Happy Autumn! The leaves are already turning beautiful shades of red, yellow and orange and as I look back on the summer, I think how quickly time passes. For the markets, it was sunny skies as stocks rallied in the third quarter, posting impressive returns. The S&P 500 was up 6.4%, resulting in a year-to-date return of 16.4%. International markets enjoyed similar returns, although nine nations in the Eurozone are in a recession. There was a rather bold third round of quantitative easing, as the Fed committed to purchasing $40 billion per month of mortgage-backed securities to keep interest rates low and help boost the economy, with no seeming end in sight. A major positive economic sign this summer was the improvement in home prices, which will increase output and confidence. This should lead to more hiring, further increasing confidence in the economy. Investors received a reprieve from market volatility during the third quarter. However, this may be short-lived during the fall as the world returns from vacation with a closer eye on world markets and economies, the European Central Bank faces obstacles in the implementation of its plan to save the Eurozone and the upcoming United States elections.

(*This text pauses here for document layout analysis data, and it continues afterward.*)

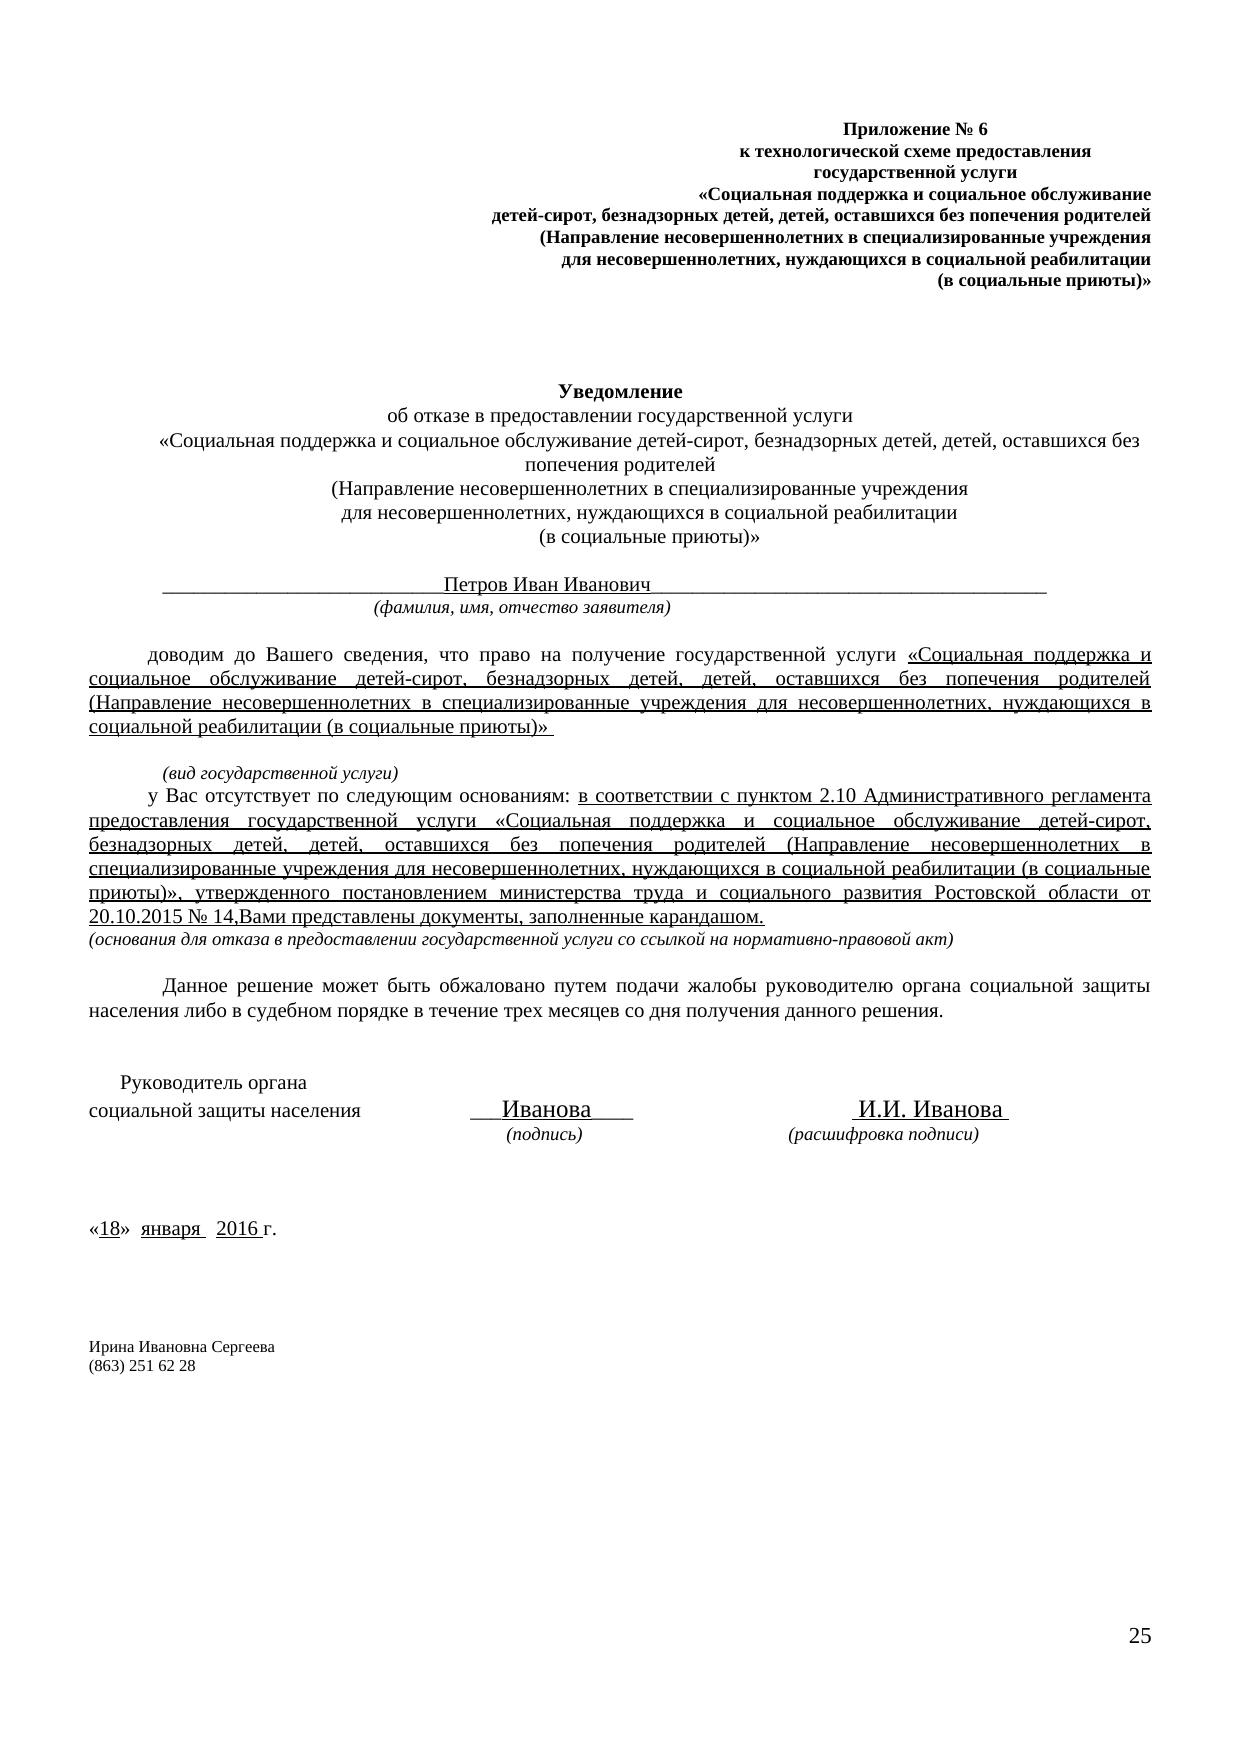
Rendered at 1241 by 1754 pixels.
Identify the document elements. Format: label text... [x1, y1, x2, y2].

text «Социальная поддержка и социальное обслуживание детей-сирот, безнадзорных детей, детей, оставшихся без попечения родителей [89, 427, 1152, 476]
text для несовершеннолетних, нуждающихся в социальной реабилитации [89, 247, 1152, 269]
text к технологической схеме предоставления государственной услуги [679, 140, 1152, 183]
text «18» января 2016 г. [89, 1216, 1152, 1240]
text (863) 251 62 28 [89, 1356, 1152, 1375]
text (Направление несовершеннолетних в специализированные учреждения [89, 226, 1152, 247]
text детей-сирот, безнадзорных детей, детей, оставшихся без попечения родителей [89, 204, 1152, 226]
text для несовершеннолетних, нуждающихся в социальной реабилитации [89, 500, 1152, 524]
text (в социальные приюты)» [89, 524, 1152, 548]
text доводим до Вашего сведения, что право на получение государственной услуги «Социальная поддержка и социальное обслуживание детей-сирот, безнадзорных детей, детей, оставшихся без попечения родителей (Направление несовершеннолетних в специализированные учреждения для несовершеннолетних, нуждающихся в социальной реабилитации (в социальные приюты)» [89, 642, 1152, 710]
text Ирина Ивановна Сергеева [89, 1337, 1152, 1356]
text (в социальные приюты)» [89, 269, 1152, 291]
text у Вас отсутствует по следующим основаниям: в соответствии с пунктом 2.10 Административного регламента предоставления государственной услуги «Социальная поддержка и социальное обслуживание детей-сирот, безнадзорных детей, детей, оставшихся без попечения родителей (Направление несовершеннолетних в специализированные учреждения для несовершеннолетних, нуждающихся в социальной реабилитации (в социальные приюты)», утвержденного постановлением министерства труда и социального развития Ростовской области от 20.10.2015 № 14,Вами представлены документы, заполненные карандашом. [89, 783, 1152, 852]
text у Вас отсутствует по следующим основаниям: в соответствии с пунктом 2.10 Административного регламента предоставления государственной услуги «Социальная поддержка и социальное обслуживание детей-сирот, безнадзорных детей, детей, оставшихся без попечения родителей (Направление несовершеннолетних в специализированные учреждения для несовершеннолетних, нуждающихся в социальной реабилитации (в социальные приюты)», утвержденного постановлением министерства труда и социального развития Ростовской области от 20.10.2015 № 14,Вами представлены документы, заполненные карандашом. [89, 854, 1152, 928]
text об отказе в предоставлении государственной услуги [89, 403, 1152, 427]
text Приложение № 6 [679, 118, 1152, 140]
text (основания для отказа в предоставлении государственной услуги со ссылкой на нормативно-правовой акт) [89, 928, 1152, 949]
text (Направление несовершеннолетних в специализированные учреждения [89, 476, 1152, 500]
text (фамилия, имя, отчество заявителя) [89, 596, 1152, 617]
text Руководитель органа [89, 1070, 1152, 1094]
text ___________________________Петров Иван Иванович______________________________________ [89, 572, 1152, 596]
text (подпись) (расшифровка подписи) [89, 1122, 1152, 1144]
text Данное решение может быть обжаловано путем подачи жалобы руководителю органа социальной защиты населения либо в судебном порядке в течение трех месяцев со дня получения данного решения. [89, 973, 1152, 1022]
text социальной защиты населения ___Иванова____ И.И. Иванова [89, 1094, 1152, 1122]
text доводим до Вашего сведения, что право на получение государственной услуги «Социальная поддержка и социальное обслуживание детей-сирот, безнадзорных детей, детей, оставшихся без попечения родителей (Направление несовершеннолетних в специализированные учреждения для несовершеннолетних, нуждающихся в социальной реабилитации (в социальные приюты)» [89, 712, 1152, 738]
text «Социальная поддержка и социальное обслуживание [89, 183, 1152, 204]
text Уведомление [89, 379, 1152, 403]
text (вид государственной услуги) [89, 762, 1152, 783]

The elections in the United States will be front and center this quarter. Both parties seem to be engaged in an artificial debate about so-called hot points, but seem afraid to address the real hot points of entitlements, tax code reform and offering a credible way to stop borrowing money to pay for what each party wants. The Democratic budget plan seems long on details, can’t pass Congress and doesn’t attempt to unwind spending. The Republican budget plan is short on details, still can’t pass Congress and attempts to magically unwind spending. Under both plans, the government will contribute to the deficit with spending each party feels is necessary in order to borrow the nation’s way to prosperity.
I am not writing this quarterly letter with a political agenda, but as a financial planner, it is difficult to forget it is roughly one year ago that the United States lost its long-coveted AAA debt rating due to Congressional dysfunction. I am equally frustrated with both parties as I watch Washington continue to not understand the drag their indecision puts on the economy. No decisions will be made until after the elections. Corporations are in lockdown mode and not making decisions due to the uncertainty.
Politicians are publicly worried about the “fiscal cliff”, when tax cuts will lapse and automatic spending cuts will take place, resulting in economic turmoil. However, this is certainly not news to anyone in Congress or the White House. Our current financial problems can be blamed on a multitude of events, including wars in Iraq and Afghanistan, reduced revenue from the dot-com bust, the Great Recession and Obama’s lavish stimulus spending. It stems from large Bush era tax cuts in 2001 and 2003, though. These cuts would have created unsustainable deficits after 10 years, as projected by the Congressional Budget Office. In order to enact the tax cuts, they were designed to officially expire in ten years, but unofficially, the cuts were never intended to expire. These tax cuts have become a subsidy and to take them away would create a period of painful readjustment, which no politician wants to be responsible for. After the elections, I believe both sides of the table will be forced to compromise, thereby avoiding a recession, but likely will not address our nation’s real problems. The next month should be very interesting.